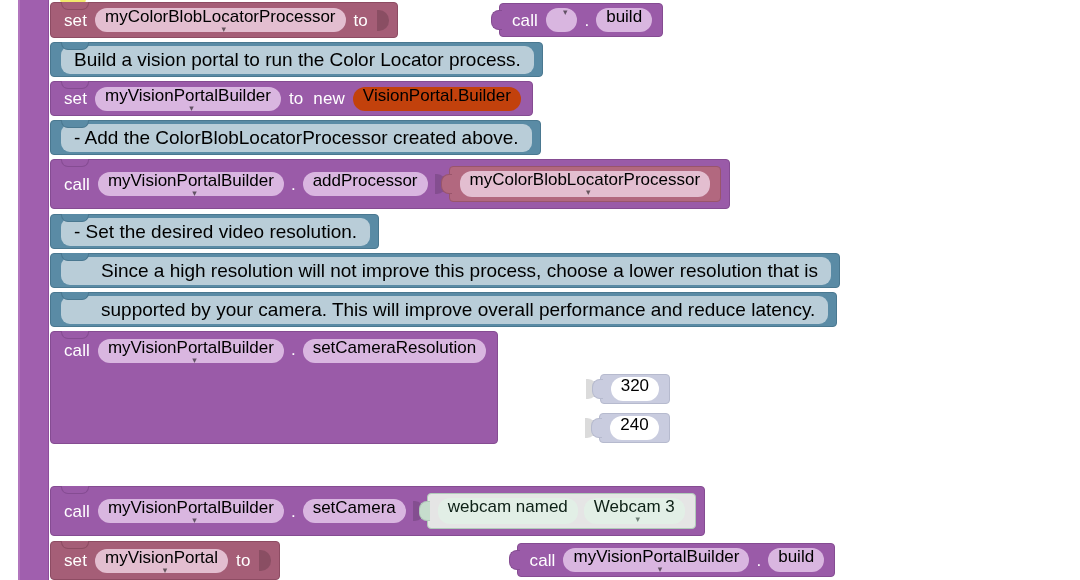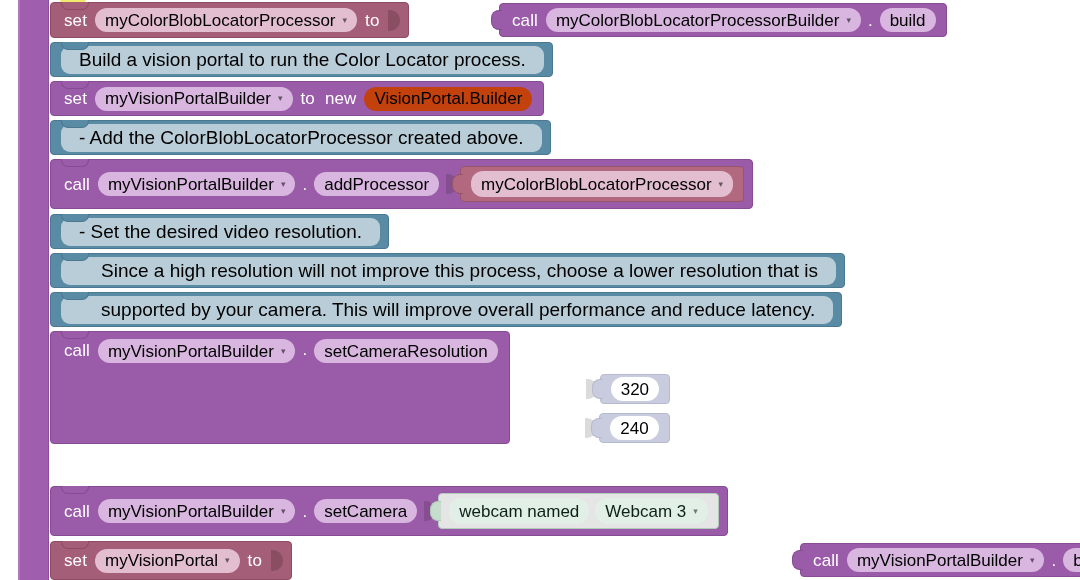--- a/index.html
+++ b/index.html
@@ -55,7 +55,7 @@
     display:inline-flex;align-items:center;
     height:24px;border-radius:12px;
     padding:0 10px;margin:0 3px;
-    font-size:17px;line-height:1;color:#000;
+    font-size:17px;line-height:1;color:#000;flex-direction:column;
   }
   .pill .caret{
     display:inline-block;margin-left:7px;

....

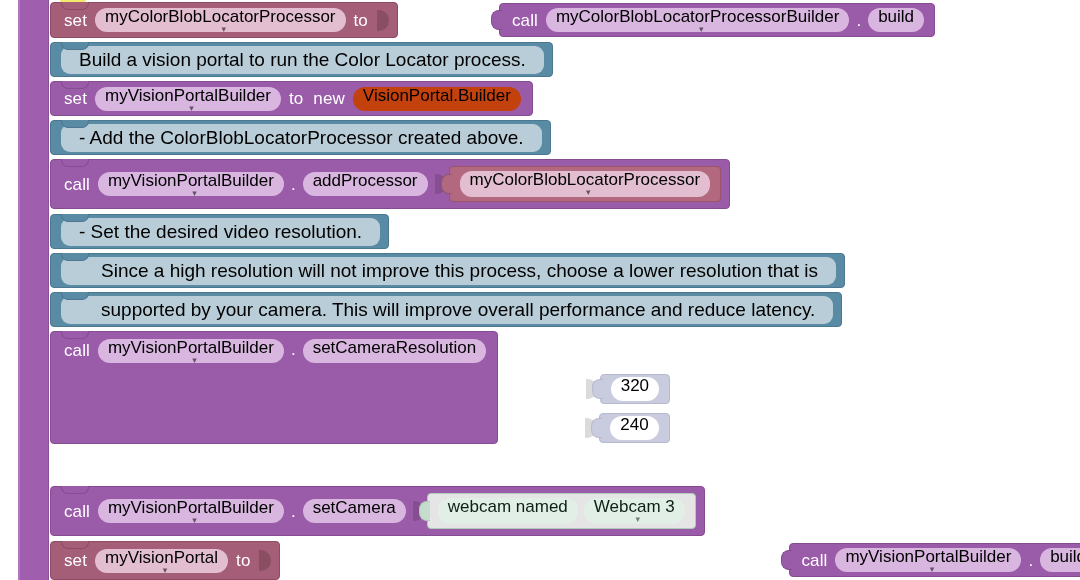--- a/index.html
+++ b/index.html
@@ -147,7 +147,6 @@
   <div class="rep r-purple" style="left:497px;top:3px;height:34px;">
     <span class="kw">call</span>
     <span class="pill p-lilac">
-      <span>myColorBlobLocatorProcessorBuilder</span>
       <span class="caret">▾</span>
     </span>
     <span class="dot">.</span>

....

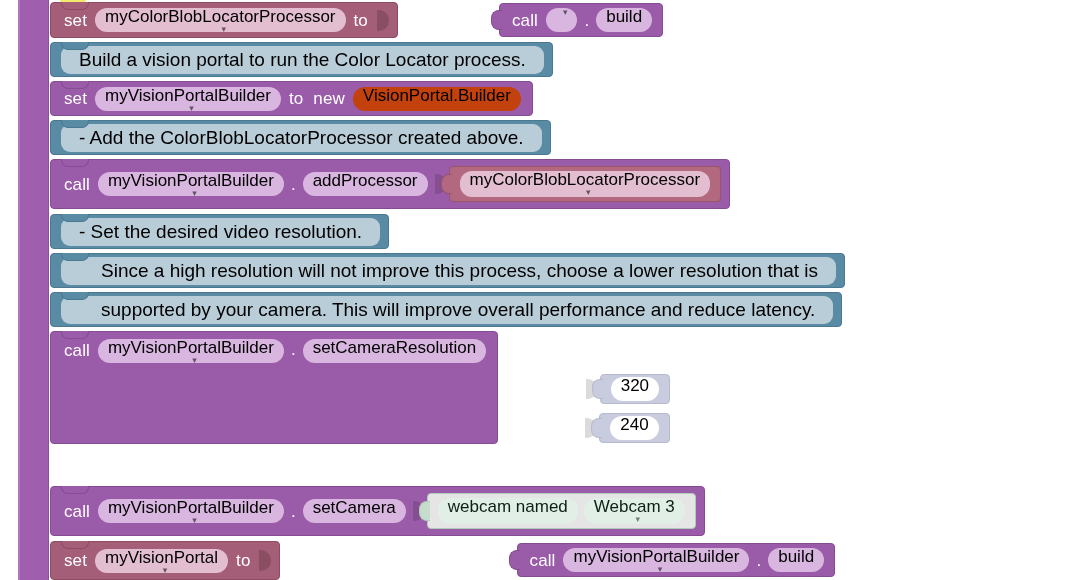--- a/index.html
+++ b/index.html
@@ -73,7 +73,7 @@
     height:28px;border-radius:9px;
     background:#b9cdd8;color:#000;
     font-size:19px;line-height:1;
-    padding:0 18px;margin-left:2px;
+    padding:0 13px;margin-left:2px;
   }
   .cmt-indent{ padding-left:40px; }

....

● **Your assignment**
Please find, in the entries above, every line where "border" occurs, and copy it.

● **Your solution**
     height:24px;border-radius:12px;
     height:28px;border-radius:9px;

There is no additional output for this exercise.